Our favourite Neumann U67
Laying down a Vox part for ‘Beryl’
We use an array of our ‘favourite’ microphones but are always open to trying new combinations with mic pre’s. and find ourselves making interesting discoveries on a daily basis. Apart from our usual selection of trusty, crusty U67’s, U47’s, M50’s and various Ribbon’s, modern microphones such as the Shoeps Colette cardioids and Brauner tubes often find their way into the recording chain. ADK too make a range of very inexpensive large diaphragms and are already on the record (we found that was perfect for one of the strummed Gibsons). The standard mics on Mark’s amps tend to be a Shure SM57, a Neumann U67, a Royer 121 ribbon and a pair of Neumann M50’s for any room sound. His acoustics are painstakingly captured by combinations of Neumann KM56, KM64 and KM 54 together with a pair of Schoeps Collettes with MK4 cardioid capsules. EQ is never used upon recording, rather the right mic/pre combination being preferred.
The band session.
So with a selection of songs ready for drums and bass overdubs and a whole pile of ‘new’ songs, we embarked on a band session in Studio 1. The line-up was a little different this time in that Mark invited the great Bruce Molsky to join us. John McCusker, Mike McGoldrick, Phil Cunningham made up the folk element whilst Glenn Worf and Ian Thomas formed the backbone. With Joe Kearns and I at the helm in the control room we set about the sessions. With a full band recording live, another Clasp unit was required AND another Studer A800. No problem. The system was set up by Graham Meek and the team and all ran smoothly. One particular artefact of using tape machines is ‘rewind time’. With Hard disk recording, you can be ready to go at the press of a button but when tape has to be rewound, there is time to ponder and as a producer, I think this is beneficial to subsequent takes as musicians can use the time (sometimes at least a minute) to reflect on their performance, charts and parts…or lack thereof! I know when I’m out there on the floor playing, when the engineer is ‘spooling back’ I’m more often than not, grateful for the moment. Oh and another nice by product of using tape is the smell of rewinding tape as the band pass through the machine room on their way back into the control room apres-take. To me it has the same nostalgic effect as freshly baked bread. Maybe that’s just me! It IS just me isn’t it.

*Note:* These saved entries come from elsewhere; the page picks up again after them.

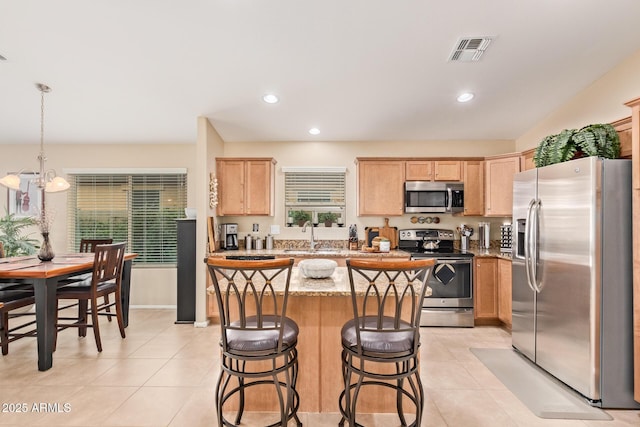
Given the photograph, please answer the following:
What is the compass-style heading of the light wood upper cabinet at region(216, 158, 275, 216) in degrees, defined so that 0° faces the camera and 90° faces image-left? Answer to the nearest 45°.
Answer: approximately 0°

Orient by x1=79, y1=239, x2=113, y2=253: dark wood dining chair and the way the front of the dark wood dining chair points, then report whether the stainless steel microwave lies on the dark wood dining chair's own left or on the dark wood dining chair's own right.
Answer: on the dark wood dining chair's own left

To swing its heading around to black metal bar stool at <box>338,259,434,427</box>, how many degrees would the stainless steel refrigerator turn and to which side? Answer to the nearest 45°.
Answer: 0° — it already faces it

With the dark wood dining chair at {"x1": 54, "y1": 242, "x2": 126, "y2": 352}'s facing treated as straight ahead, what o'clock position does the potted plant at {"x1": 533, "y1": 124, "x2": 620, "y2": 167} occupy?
The potted plant is roughly at 6 o'clock from the dark wood dining chair.

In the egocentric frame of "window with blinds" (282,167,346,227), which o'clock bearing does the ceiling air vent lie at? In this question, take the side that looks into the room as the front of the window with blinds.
The ceiling air vent is roughly at 11 o'clock from the window with blinds.

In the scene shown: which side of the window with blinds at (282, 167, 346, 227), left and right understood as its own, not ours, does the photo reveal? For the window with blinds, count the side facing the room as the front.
front

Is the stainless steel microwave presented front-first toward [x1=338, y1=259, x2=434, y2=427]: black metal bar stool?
yes

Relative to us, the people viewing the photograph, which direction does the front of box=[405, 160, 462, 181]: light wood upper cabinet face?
facing the viewer
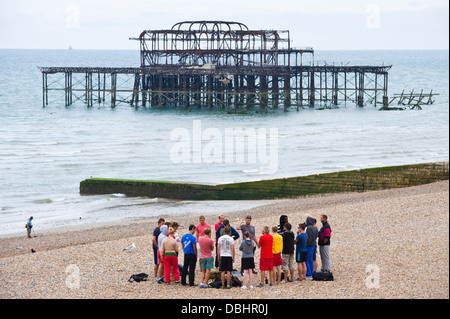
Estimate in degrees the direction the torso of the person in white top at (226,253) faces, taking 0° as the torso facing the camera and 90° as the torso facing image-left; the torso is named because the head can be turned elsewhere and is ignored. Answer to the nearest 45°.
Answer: approximately 180°

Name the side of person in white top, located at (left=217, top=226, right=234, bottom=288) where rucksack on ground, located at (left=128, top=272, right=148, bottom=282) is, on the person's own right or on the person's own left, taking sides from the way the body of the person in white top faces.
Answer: on the person's own left

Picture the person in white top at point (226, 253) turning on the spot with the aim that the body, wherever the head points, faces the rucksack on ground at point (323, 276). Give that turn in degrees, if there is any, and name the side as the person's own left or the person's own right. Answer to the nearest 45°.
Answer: approximately 90° to the person's own right

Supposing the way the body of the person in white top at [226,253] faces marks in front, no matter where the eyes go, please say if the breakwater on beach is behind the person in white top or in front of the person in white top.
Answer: in front
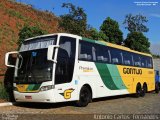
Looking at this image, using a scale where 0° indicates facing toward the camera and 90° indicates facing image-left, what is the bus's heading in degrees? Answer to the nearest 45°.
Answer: approximately 45°

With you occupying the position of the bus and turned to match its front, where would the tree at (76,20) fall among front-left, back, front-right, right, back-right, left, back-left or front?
back-right
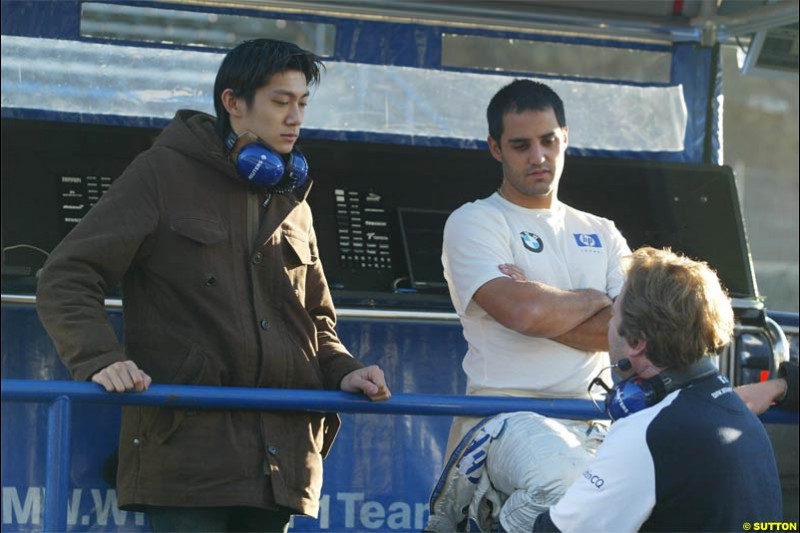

Of course, the recording space at BG is now most familiar to all of us and fine tuning the room and playing with room mics is always a treat. Flexibility is the name of the game here and the booths can easily accommodate any hare-brained production ideas. Here’s Joe Kearns at the Neve 88R..
After 7 days of intensive, focussed yet relaxed recording punctuated only by the occasional evening pint, we’d covered many more songs than we expected to. Mark and I then moved on to the next stage in the process. Back into Studio two and some serious comping and more experimentation.
There are of course overdubs still to do and with that come a few guests, one of which being the lovely Ruth Moody. Ruth came in last week on a visit to the UK and wowed us once more with her singing on a few tunes.
Nigel Hitchcock has been in a couple of times too and yesterday he came along with Trumpet Maestro Tom Walsh. Pictured here with Mark, they played on a gorgeous track on which Ruth sang.